TORONTO - Not only can Connie DeSousa peel the skin from a pig's head in 49 seconds flat, but the Calgary restaurateur was the winner in the outstanding chef category at a Toronto food conference this week.

The co-owner of Charcut Roast House and a finalist in season 1 of "Top Chef Canada" earned the honour at the Terroir Symposium.

Jeremy Bonia, owner and sommelier of Raymonds in St. John's, N.L., won in the beverage category and Stephen Beckta, proprietor of the three Ottawa restaurants Gezellig, Beckta and Play Food & Wine, won in the service professional category.

The seventh annual conference brought together chefs, food writers, wine and food experts and culinary activists who explored this year's theme, "For the Love of Food: Stories, Memories and Culture."

DeSousa dazzled with her knife-wielding skills as she removed the skin from a pig's head as part of a demonstration on making mortadella sausage. Ground shoulder and back fat mixed with pistachios and other ingredients were then stuffed back into the head, which DeSousa sewed up with butcher's twine. At the Calgary restaurant, it is cooked for nine hours at a low temperature and then sliced and served very simply with a homemade grainy mustard.

DeSousa said she and her mentor, co-chef John Jackson, are "very back to basics" with their philosophy of cuisine. They spent four years cooking in San Francisco before returning to Calgary to open Charcut in February 2010. The restaurant has a custom-built rotisserie and charbroiler and features hand-crafted charcuterie, such as the mortadella.

"We fell in love with the style of cuisine in San Francisco," DeSousa said in an interview. "Everyone knows where their food comes from; people know the first names of their farmers, their butchers. We wanted to bring a piece of that philosophy back to Calgary."

The duo is supplied with produce from local farms they've toured. Butchering is done in-house, along with pickling, canning and preserving local produce into about 3,000 jars over the summer months to sustain them through the winter. Bread is baked daily.

When they were getting started back in Calgary, the team invited local chefs to a potluck in the backyard of DeSousa's parents to reintroduce themselves.

"Calgary was very closed-minded when it came to collaboration before that and coming from San Francisco where the chefs community is so tight ... it felt like a completely different mentality. We were successful in helping to start the collaborative efforts in Calgary.

"We want to showcase our city and we're really proud of it and we're proud of our culinary scene and the only way that we're going to be able to do that and showcase Calgary and make it into a food destination city is by doing things together," said DeSousa, 32, who was born and raised in the city.

Charcut uses Facebook and Twitter to publicize special events. One such promotion, Alley Burger, started out as $5 burgers sold from Charcut's back door.
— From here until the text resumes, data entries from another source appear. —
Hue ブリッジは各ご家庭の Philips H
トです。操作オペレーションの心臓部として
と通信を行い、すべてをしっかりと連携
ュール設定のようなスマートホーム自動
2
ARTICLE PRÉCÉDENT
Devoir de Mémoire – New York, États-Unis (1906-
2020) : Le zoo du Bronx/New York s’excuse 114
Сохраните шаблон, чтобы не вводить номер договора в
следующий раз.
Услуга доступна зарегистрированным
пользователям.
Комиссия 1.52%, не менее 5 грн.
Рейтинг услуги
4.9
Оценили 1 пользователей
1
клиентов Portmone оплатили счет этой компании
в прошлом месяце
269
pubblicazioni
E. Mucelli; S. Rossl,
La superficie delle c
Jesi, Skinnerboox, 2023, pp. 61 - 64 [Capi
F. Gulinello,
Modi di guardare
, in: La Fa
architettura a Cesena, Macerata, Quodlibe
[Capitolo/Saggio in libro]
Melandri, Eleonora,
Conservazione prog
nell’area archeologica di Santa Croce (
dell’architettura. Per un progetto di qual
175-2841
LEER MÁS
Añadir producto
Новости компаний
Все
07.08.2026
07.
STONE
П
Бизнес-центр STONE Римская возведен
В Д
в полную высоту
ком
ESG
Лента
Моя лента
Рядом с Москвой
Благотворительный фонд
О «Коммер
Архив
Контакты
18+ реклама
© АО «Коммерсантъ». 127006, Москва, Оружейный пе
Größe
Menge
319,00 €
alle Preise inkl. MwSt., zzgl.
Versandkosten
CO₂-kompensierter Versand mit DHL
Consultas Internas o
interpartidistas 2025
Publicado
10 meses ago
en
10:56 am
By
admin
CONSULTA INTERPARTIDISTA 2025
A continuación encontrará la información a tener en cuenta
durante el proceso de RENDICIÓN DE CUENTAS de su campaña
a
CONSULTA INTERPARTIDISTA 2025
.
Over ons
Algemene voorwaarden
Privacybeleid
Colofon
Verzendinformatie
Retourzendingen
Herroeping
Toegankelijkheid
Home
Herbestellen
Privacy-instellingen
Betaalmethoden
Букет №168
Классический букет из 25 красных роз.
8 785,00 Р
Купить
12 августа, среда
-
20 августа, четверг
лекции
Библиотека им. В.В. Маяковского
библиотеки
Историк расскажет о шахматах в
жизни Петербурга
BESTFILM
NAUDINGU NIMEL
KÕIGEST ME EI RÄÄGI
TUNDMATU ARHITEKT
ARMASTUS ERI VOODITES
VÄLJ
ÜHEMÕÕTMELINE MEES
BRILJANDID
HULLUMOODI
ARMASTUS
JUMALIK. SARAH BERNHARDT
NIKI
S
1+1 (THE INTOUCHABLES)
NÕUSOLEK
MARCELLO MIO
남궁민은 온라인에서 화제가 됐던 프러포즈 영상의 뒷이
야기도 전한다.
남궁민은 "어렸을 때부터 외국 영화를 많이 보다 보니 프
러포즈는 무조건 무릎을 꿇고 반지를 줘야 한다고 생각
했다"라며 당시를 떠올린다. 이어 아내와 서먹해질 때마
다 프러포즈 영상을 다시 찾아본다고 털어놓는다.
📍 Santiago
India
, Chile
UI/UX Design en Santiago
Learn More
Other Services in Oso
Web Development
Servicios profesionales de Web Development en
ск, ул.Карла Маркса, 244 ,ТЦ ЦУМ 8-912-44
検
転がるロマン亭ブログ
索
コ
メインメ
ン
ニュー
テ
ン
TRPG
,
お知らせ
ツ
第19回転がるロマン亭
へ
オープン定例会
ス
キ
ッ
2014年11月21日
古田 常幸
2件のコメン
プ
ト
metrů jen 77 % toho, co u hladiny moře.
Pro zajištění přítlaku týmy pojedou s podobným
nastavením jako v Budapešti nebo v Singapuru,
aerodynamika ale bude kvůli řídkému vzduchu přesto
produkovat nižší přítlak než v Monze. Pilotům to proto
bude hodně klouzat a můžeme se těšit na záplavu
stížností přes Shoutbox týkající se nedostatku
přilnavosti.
The first time, 20 people enjoyed the burgers. Then the initiative mushroomed and became too big to handle. The last time they did it, 350 people lined up around the perimeter of the restaurant.

Now Alley Burger is a food truck and part of an 18-month pilot project.

Also at the Terroir Symposium, there were presentations on food culture, taste, memory and gastronomy by a wide range of participants, including Kate Krader of Food and Wine Magazine in New York, chef JP McMahon of the Michelin-rated Aniar restaurant in Galway, Ireland, chef and cookbook author Trine Hahnemann of Copenhagen and Paul Rogalski of Rouge Restaurant in Calgary.